▸ EXERCISES
A) Decide whether each statement below agrees with the Law 14 text: (i) Using others as spies carries risk. (ii) Most people will willingly reveal their secrets. (iii) The text advises talking a great deal to draw out information. Answer yes or no for each, quoting the words of the text that decide it.
B) In the Law 14 text, what does knowledge of others' intentions, secrets, and motives enable you to do?
C) Carry the Law 14 text forward past its final sentence.

Collecting information through spying is essential to wielding power. When you know your opponent’s secrets, you can predict his behavior and control him. You can enlist spies to gather intelligence for you, but it’s better to be a spy yourself. Adopt a friendly manner and you’ll get people to spill their plans and weaknesses. Pose as a Friend, Work as a Spy.

Principles of Law 14

To wield power you need to understand others: their intentions, goals, and ambitions, as well as secrets, weaknesses, and ulterior motives. This knowledge enables you to predict what they’ll do in the future.

However, most people won’t intentionally tell you these things; you need a way to ferret out the information without their knowing it.

According to Law 14 of the 48 Laws of Power, there are two ways to do this:

1) Use spies: Using others (for instance, people who work for your target) as spies is useful but risky. You’ll get information, but you can’t control your spies. They may inadvertently give you away, get things wrong, or start working against you.

2) Be a spy yourself: Be friendly and listen. It’s easy and effective to pose as a friend while collecting information. Say little while getting others to do the talking — and listen.

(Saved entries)
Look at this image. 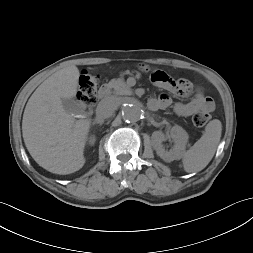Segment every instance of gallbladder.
Segmentation results:
<instances>
[{"instance_id":"bac80fb5","label":"gallbladder","mask_w":253,"mask_h":253,"mask_svg":"<svg viewBox=\"0 0 253 253\" xmlns=\"http://www.w3.org/2000/svg\"><path fill=\"white\" fill-rule=\"evenodd\" d=\"M61 101H62L63 108L67 113L73 114V115H77L80 113L79 105L74 99L62 98Z\"/></svg>"}]
</instances>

▸ EXPECTED RESPONSES
A)
(i) Yes: "Using others (for instance, people who work for your target) as spies is useful but risky."
(ii) No: "most people won’t intentionally tell you these things"
(iii) No: "Say little while getting others to do the talking — and listen."

B) It enables you to predict what they'll do in the future.

C)
Here are some additional tips:

Especially pay attention at social gatherings. People’s guards are down, they’re drinking, and they’re trying to be friendly. Say little while showing great interest in others, and they’ll talk freely. People will interpret your interest as friendship, and you’ll build allies as well as learning secrets. This is the perfect place to follow Law 14: Pose as a Friend, Work as a Spy.

Don’t be too obvious in probing for information, however, or you’ll arouse suspicions. Use friendly chatter. 

  • France’s foreign minister, Talleyrand, was said to be an excellent conversationalist. He was gracious and witty, but enigmatic. While he concealed his true thoughts, he cajoled others to share theirs at social gatherings and in parlor games he would organized.

Set traps. You can say untrue things and then watch for people’s reactions, which can tell you what you want to know. 

  • At diplomatic events, Talleyrand used the technique of appearing to blurt out a secret to see who would react. For instance, he might comment that the czar of Russia was about to arrest a top general. Based on the diplomats’ reactions, he learned who had the greatest interest in the potential weakening of the Russian army. Someone once commented that Talleyrand would in effect fire a pistol into the air to see who would leap out the window.

Pretend to share confidences. When you offer a fake confidence, pretending to bare your soul, others will respond with real confidences. Another conversational trick is to strongly disagree with or contradict someone — they’ll get agitated and say more than they intended to.

The information you gather from spying is power because it enables you to predict how others will act in the future, and you can plan accordingly. This is why you should pose as a friend, work as a spy.

Putting Law 14 to Work

The knowledge you get from spying makes you seem all-powerful, and others can’t resist you. 

Here’s an example of how to apply Law 14 of the 48 Laws of Power. Joseph Duveen, the most successful art dealer of the early 1900s, was a master at using knowledge gained through spying to enrich himself.  He had a monopoly on selling art to millionaire collectors, but he didn’t have Andrew Mellon as a client and set out to remedy that.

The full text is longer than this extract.